Of course I am. But there is still some truth in there. Some CBP officers are friendly... many are not.

Upon entering the U.S. you effectively have no rights whatsoever. Whether or not you're allowed to enter the country is entirely at the discretion of the CBP officer you happen to get, and you have no right to appeal their decision. Run into one who's having a bad day and doesn't like the look of you and you're screwed.


That's the awesome thing about sovereignty- we get to run background checks and see if someone's been hanging out in Pakistan Frontier Provinces or Yemen lately. If someone looks sketchy, we boot them out.

Coming to an expensive first world country with $600 for 2 weeks is pretty clearly sketchy.

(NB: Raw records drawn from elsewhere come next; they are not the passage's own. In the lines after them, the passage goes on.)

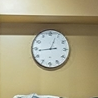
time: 12:43
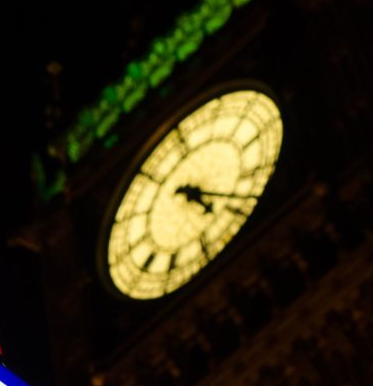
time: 4:18
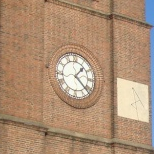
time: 1:22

CBPs make wrong decisions sometimes. This wasn't one of those times.


>Coming to an expensive first world country with $600 for 2 weeks is pretty clearly sketchy.

Bingo.

Entering the US with $5000 in Bitcoin would be equivalent to crossing the border with $5000 in Somaliland Shillings. They are both currencies that are bought and sold every day, but you can't take either to your neighborhood bank and convert them to USD. They have a very limited -- hell, even zero -- utility outside of circles that deal directly with them.

As such, CBP was rightly suspicious.


The reply of groby_b was wrongly killed.


> we get to run background checks and see if someone's been hanging out in Pakistan Frontier Provinces or Yemen lately.

You are overestimating the competence of the US government.

> If someone looks sketchy, we boot them out.

So dress nice and talk a lot of crap and they let you in.

>CBPs make wrong decisions sometimes. This wasn't one of those times.

Yay for security theater. I am glad someone feels safer.